* [Aim of the task] Could you format the data below as a JSON list of strings, with one string per line and blank lines skipped? Leave out the pictures.

──────── Data section ────────

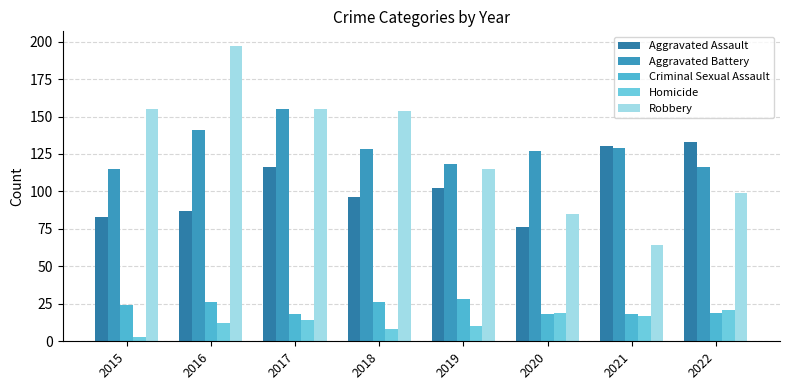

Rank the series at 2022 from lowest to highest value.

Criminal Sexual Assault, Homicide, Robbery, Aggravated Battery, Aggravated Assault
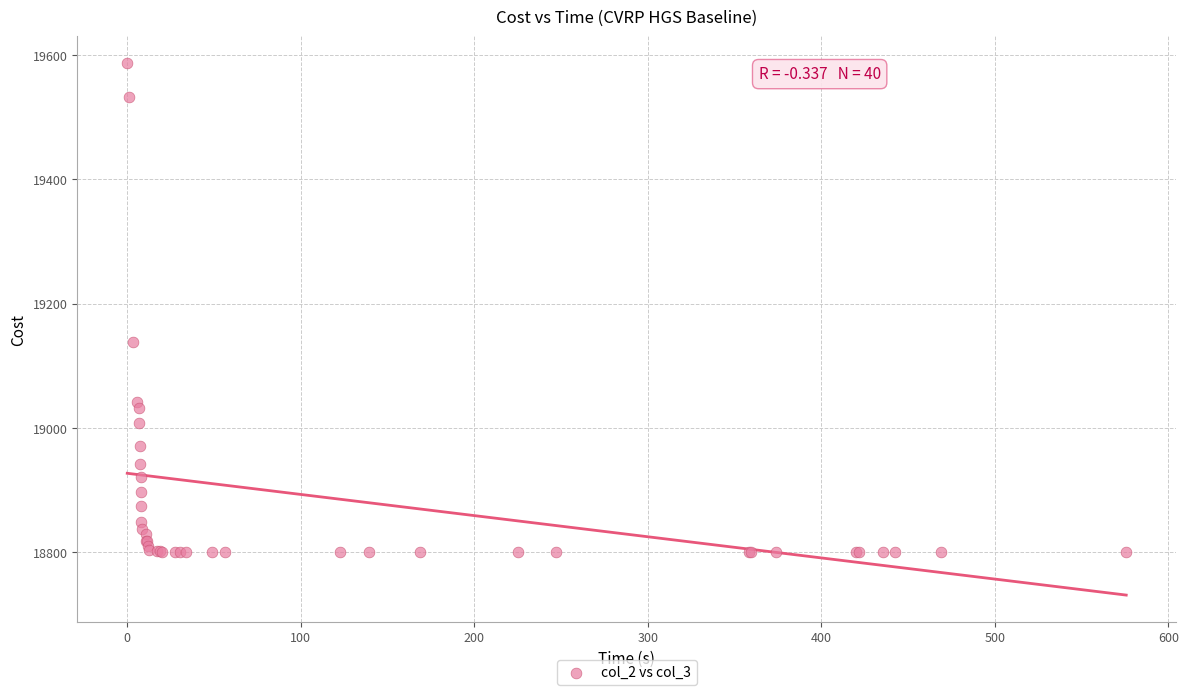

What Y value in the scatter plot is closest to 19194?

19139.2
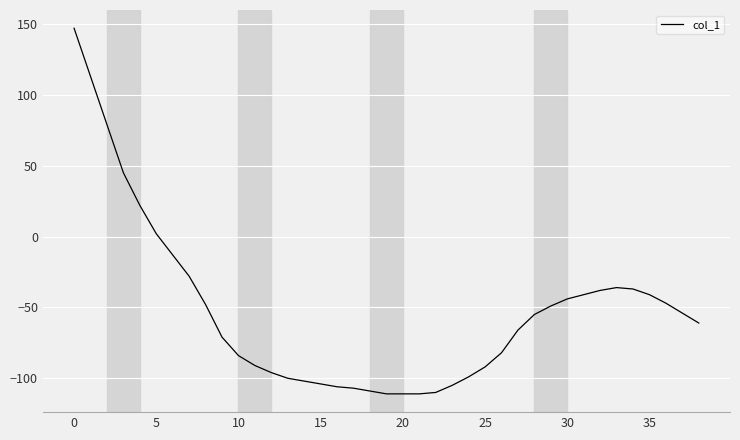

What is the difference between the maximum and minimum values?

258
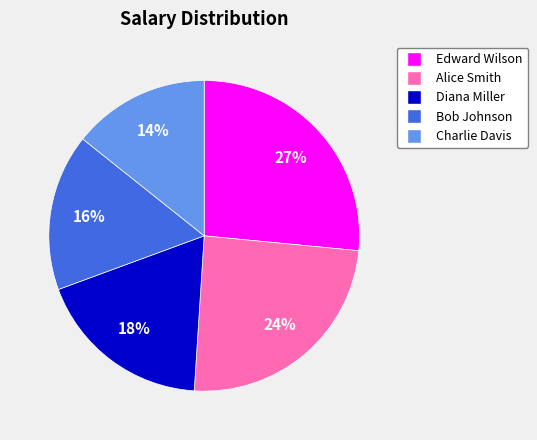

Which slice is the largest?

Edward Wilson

────────

* [Written response]
[
  "Rank the series at 2022 from lowest to highest value.",
  "Criminal Sexual Assault, Homicide, Robbery, Aggravated Battery, Aggravated Assault",
  "What Y value in the scatter plot is closest to 19194?",
  "19139.2",
  "What is the difference between the maximum and minimum values?",
  "258",
  "Which slice is the largest?",
  "Edward Wilson"
]